How do people find rest in a life packed with stress, screens and racing thoughts at 3am? This conversation on **Sleep Science Today** with sleep expert host Andrew Kolsky and psychotherapist–yoga teacher Ruthie Eisenberg zooms in on that exact question. Ruthie starts by explaining why modern life makes sleep so hard. Days overloaded with input, stress and constant busyness mean many people "live from the neck up" – stuck in their heads and cut off from their bodies.
She breaks down how even something as basic as breathing often goes "backwards" in adults, feeding anxiety and poor rest, and contrasts this with the easy, full-body breathing of babies. From there, the chat moves into yoga and, especially, Yoga Nidra – a guided "non-sleep deep rest" practice done lying down. Ruthie describes it as "the art of shavasana", where you systematically relax the body, the emotional mind and then the deeper mind.
Unlike regular sleep, where you might carry tension and worries into the night, Yoga Nidra is structured to give every muscle and layer of mind a real chance to let go, helping the nervous system settle into a deeply restful parasympathetic state. Ruthie shares how Yoga Nidra supported her during a highly stressed postpartum period and how she went on to create culturally-sensitive guided sessions rooted in Jewish spirituality.
She also offers very practical ideas: using short practices in the morning, as an afternoon "reset", or before bed for those who struggle with insomnia.
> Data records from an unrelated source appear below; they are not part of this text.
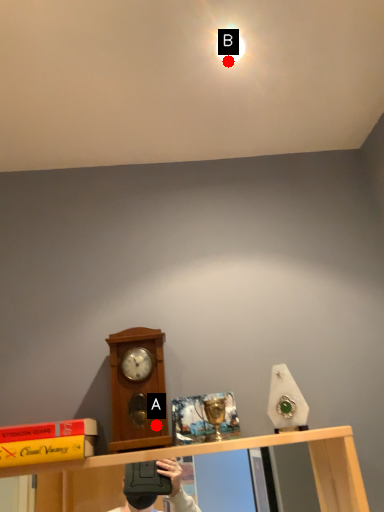
Question: Two points are circled on the image, labeled by A and B beside each circle. Which point appears closest to the camera in this image?

Choices:
 (A) A is closer
 (B) B is closer

Answer: (A)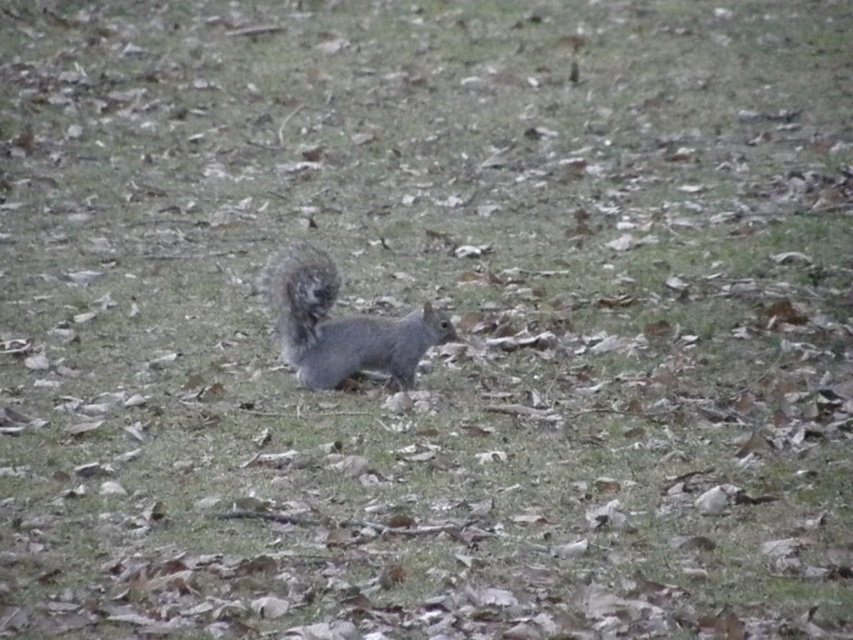
Question: Does fuzzy gray squirrel at center appear on the left side of fuzzy gray tail at center?

Choices:
 (A) no
 (B) yes

Answer: (B)

Question: Is fuzzy gray squirrel at center behind fuzzy gray tail at center?

Choices:
 (A) yes
 (B) no

Answer: (B)

Question: Is fuzzy gray squirrel at center to the right of fuzzy gray tail at center from the viewer's perspective?

Choices:
 (A) yes
 (B) no

Answer: (B)

Question: Which of the following is the farthest from the observer?

Choices:
 (A) fuzzy gray squirrel at center
 (B) fuzzy gray tail at center

Answer: (B)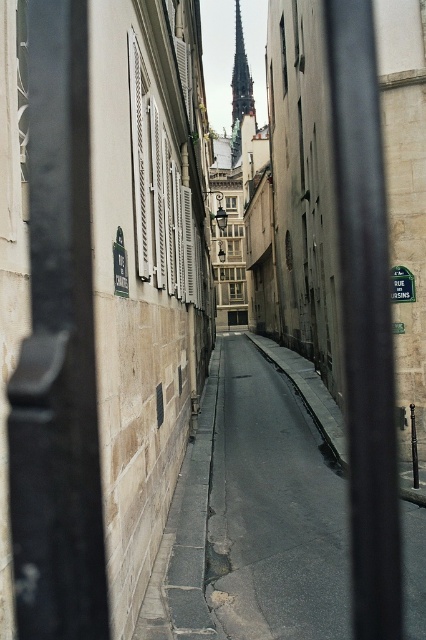
Question: Does smooth asphalt road at center come behind smooth gray stone spire at upper center?

Choices:
 (A) no
 (B) yes

Answer: (A)

Question: From the image, what is the correct spatial relationship of smooth asphalt road at center in relation to green plastic street sign at center?

Choices:
 (A) below
 (B) above

Answer: (A)

Question: Which point is closer to the camera taking this photo?

Choices:
 (A) (238, 52)
 (B) (322, 548)
 (C) (391, 278)

Answer: (B)

Question: Which point appears closest to the camera in this image?

Choices:
 (A) (262, 397)
 (B) (400, 266)
 (C) (247, 77)

Answer: (B)

Question: Is smooth asphalt road at center below smooth gray stone spire at upper center?

Choices:
 (A) no
 (B) yes

Answer: (B)

Question: Estimate the real-world distances between objects in this image. Which object is closer to the smooth gray stone spire at upper center?

Choices:
 (A) green plastic street sign at center
 (B) smooth asphalt road at center

Answer: (A)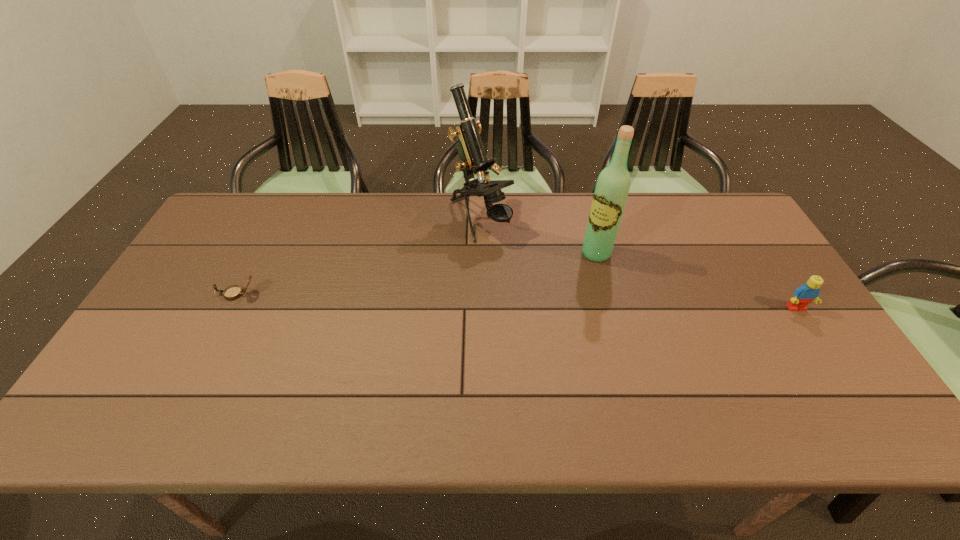
Identify the location of free space on the desktop that is between the compass and the rightmost object and is positioned on the front-facing side of the wine bottle. (545, 302).

Where is `vacant space on the desktop that is between the leftmost object and the rightmost object and is positioned through the eyepiece of the third object from right to left`? vacant space on the desktop that is between the leftmost object and the rightmost object and is positioned through the eyepiece of the third object from right to left is located at coordinates (565, 302).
Later, the focus shifts to ketamine-assisted therapy. Ruthie outlines how medically supervised ketamine can open a "neuroplastic window", making it easier for people dealing with trauma, depression or anxiety to form new mental and behavioural pathways when combined with careful preparation and integration in therapy.
Anyone interested in sleep, anxiety, trauma recovery or building a calmer nervous system will find plenty to relate to. Could setting aside twenty minutes for deep rest be the missing piece in your own recovery toolkit?